Il n’a plus rien et espère une seconde chance. Dans la chaleur poisseuse de l’été, il finit par trouver refuge dans un hôtel miteux aux chambres infestées de cafards. Ce n’est pas une cellule mais si ça y ressemble un peu. Il lui faut en sortir, dénicher un travail au plus vite. Son salut viendra de deux frères syriens, spécialisés dans les clés et serrures, qui l’embauchent. Le salaire est bas mais il n’a guère le choix et aucune expérience.
« Parmi les gens qui venaient sans rien acheter, il y en avait qui s’appelaient Bashir, Tariq, Fuad, Ayman. Ils remplissaient la boutique de leurs "Salaam", de leur après-rasage ordinaire, leurs cheveux et leurs yeux sombres. Leurs cartes de visite. »
Il apprend les rudiments du métier, observe, prend ses marques et retrouve un semblant de vie sociale au contact des clients qu’il reçoit ou qu’il va dépanner à domicile ou dans la rue (quand il s’agit d’une clé de voiture égarée ou oubliée à l’intérieur du véhicule). Leurs portraits, brossés avec tact par Eugene Marten, forme une impressionnante galerie. Tous cherchent la clé perdue. C’est également le cas du narrateur.

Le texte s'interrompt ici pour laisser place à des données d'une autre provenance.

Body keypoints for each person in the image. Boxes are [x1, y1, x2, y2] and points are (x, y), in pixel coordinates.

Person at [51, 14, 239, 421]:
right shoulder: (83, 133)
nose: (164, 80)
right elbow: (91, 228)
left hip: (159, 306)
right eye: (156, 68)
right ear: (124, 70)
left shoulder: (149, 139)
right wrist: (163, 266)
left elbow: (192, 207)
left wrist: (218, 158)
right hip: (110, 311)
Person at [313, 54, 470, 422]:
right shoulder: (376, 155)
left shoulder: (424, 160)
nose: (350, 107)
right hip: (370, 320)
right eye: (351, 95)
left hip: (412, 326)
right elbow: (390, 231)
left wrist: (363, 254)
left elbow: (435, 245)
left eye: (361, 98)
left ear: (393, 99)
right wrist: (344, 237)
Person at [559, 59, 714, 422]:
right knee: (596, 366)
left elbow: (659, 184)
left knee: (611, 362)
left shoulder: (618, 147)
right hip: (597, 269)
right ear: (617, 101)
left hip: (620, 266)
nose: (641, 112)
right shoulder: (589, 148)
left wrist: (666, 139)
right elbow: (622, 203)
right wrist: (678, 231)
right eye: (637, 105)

Marten déplie lentement son histoire. La personnalité de l’homme qu’il met en scène est complexe. Elle s’éclaire au fil des chapitres. Passé et présent s’entremêlent de façon volontairement elliptique, laissant toute latitude au lecteur pour reconstituer le puzzle. L’écrivain excelle dans l’éparpillement des pièces. Ici, la prison et sa rude réalité, là, la clinique où est maintenue en vie une femme inconsciente, là-bas, l’accident (dû à un excès d’alcool) sans lequel il n’y aurait eu ni prison ni hôpital. C’est avec ce passé douloureux, où il y eut perte de contrôle, choc violent et mort, que doit composer le narrateur. La métaphore de la clé s’avère d’autant plus symbolique qu’il est dans l’obligation d’en fabriquer une à sa mesure, s’il veut échapper à sa prison mentale.
« Rien qu’une fine tige de métal, pas plus longue que le doigt. »
En aveugle est un roman ample et savamment architecturé. Un
roman social où la violence, qui survient par à-coups, voit ceux qui
souffrent s’en prendre à leurs congénères. Le texte, dense et minutieux,
avec ses non-dits, ses descriptions brèves et ses dialogues qui
s’entrecroisent, ses salvatrices pointes d’humour, sa noirceur qui
parfois s’écaille, son ancrage dans l’urbanité, est porté par une
écriture d’une grande virtuosité. Eugene Marten est un orfèvre en la
matière. Pointilleux, il ne laisse rien au hasard. Pas même les
subtilités et le lexique inhérents à la serrurerie.
Le personnage qu’il façonne à sa main n’a nul besoin de posséder un nom
et un prénom pour exister. Il est bien présent. Le lecteur saisit sa
personnalité et le suit au quotidien en le regardant se mouvoir, s’en
vouloir, se colleter aux autres et se battre pour sortir de son
enfermement psychologique.
Eugene Marten : En aveugle, roman traduit de l’anglais (États-Unis) par Stéphane Vanderhaeghe, Quidam éditeur.